Chaebol should show restraintInsider trading by large conglomerates has reached a dangerous level, according to a report by an antitrust watchdog. Cross-affiliate deals amounted to 200 trillion won ($176 billion) among 46 business groups as of last year, the share increasing from a year ago despite criticism about crony business practices among affiliates.
The Fair Trade Commission’s findings laid bare these unfair and questionable business practices in actual numbers. Inside deals among affiliates where managing sons, daughters and grandchildren of business founders and owners have more than a 50 percent stake reached 56.3 percent. The cash deals were mostly carried out via private contracts.
Conglomerates argue that insider trading among affiliates with stakes in one another is unavoidable. In-house business practices of conglomerates cannot be entirely criticized as they have helped build multinational chaebol like Samsung, LG, Hyundai and SK.
German and Japanese manufacturers also benefited from the top-down and interlocked organization and operation system. But when internal transactions are in excess, they can undermine the parent group.
For instance, advertising, system information or logistics hardly help conglomerates.
Private interaffiliate deals usually take place among unprofitable subsidiaries, eating up opportunities that could have gone to more competitive outside enterprises specializing in the field. Without fair competition, corporate and social efficacy is whittled down.
Without constraint, incestuous business practices will become rampant. Resentment against large companies will increase while other, smaller independent enterprises lose their spirit.
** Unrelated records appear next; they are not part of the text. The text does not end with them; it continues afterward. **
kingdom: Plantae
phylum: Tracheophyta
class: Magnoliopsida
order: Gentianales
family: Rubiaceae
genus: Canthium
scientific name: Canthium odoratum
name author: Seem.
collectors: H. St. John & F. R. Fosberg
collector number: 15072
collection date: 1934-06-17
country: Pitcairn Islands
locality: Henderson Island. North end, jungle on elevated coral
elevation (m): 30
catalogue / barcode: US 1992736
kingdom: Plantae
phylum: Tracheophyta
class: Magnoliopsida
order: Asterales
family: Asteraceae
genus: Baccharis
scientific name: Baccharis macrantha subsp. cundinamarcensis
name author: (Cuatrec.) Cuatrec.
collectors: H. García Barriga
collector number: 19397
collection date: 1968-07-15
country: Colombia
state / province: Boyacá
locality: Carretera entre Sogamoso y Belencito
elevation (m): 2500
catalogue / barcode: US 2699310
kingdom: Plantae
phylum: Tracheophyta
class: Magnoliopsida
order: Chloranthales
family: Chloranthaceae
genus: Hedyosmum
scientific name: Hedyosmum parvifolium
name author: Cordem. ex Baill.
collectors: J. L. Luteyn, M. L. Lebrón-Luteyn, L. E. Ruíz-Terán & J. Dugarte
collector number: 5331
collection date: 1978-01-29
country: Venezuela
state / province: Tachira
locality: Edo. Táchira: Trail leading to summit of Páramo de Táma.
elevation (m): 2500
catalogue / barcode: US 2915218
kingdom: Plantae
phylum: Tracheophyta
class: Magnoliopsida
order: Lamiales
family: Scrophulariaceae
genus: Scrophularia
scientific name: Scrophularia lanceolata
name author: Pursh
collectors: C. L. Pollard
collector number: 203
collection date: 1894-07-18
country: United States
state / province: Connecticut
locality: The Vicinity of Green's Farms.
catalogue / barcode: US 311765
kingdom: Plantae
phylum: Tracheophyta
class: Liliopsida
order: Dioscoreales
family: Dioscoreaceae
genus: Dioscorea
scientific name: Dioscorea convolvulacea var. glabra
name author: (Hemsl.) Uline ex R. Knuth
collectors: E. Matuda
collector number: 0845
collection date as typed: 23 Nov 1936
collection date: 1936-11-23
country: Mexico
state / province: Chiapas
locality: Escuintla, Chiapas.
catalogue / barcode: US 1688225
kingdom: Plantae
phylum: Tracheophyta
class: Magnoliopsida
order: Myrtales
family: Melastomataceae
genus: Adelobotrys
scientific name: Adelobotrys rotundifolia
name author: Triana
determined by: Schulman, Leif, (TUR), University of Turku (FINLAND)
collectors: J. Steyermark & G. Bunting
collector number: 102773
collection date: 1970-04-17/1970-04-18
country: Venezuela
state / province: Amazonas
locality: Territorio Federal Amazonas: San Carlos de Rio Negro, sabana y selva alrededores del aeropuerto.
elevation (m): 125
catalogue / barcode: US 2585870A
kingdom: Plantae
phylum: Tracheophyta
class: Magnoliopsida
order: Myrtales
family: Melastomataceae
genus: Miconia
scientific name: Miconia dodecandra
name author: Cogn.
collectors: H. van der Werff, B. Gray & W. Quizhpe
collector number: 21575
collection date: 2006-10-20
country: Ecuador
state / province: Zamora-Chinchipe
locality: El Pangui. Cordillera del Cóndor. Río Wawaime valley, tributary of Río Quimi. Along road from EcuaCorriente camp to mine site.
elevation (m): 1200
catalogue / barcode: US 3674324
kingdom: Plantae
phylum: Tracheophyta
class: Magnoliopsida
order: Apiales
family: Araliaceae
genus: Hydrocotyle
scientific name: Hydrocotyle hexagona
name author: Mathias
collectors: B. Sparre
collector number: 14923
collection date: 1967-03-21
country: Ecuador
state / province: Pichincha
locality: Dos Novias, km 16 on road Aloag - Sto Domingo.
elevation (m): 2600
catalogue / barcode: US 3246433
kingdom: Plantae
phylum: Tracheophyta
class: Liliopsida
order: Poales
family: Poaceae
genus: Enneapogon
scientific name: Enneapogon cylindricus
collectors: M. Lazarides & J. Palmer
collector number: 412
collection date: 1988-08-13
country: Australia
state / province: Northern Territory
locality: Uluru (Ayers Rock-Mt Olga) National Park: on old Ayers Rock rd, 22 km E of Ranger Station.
The anti-big and rich campaigns and calls for economic justice are the aftereffects.
Society must toughen up against unfair and antitrust business practices. If large companies continue with sprawling preferential, insider and cross-affiliate trades, they will only invite public interference and crackdowns from authorities. To prevent this, large conglomerates should stop branching out and cut off unprofitable subsidiaries.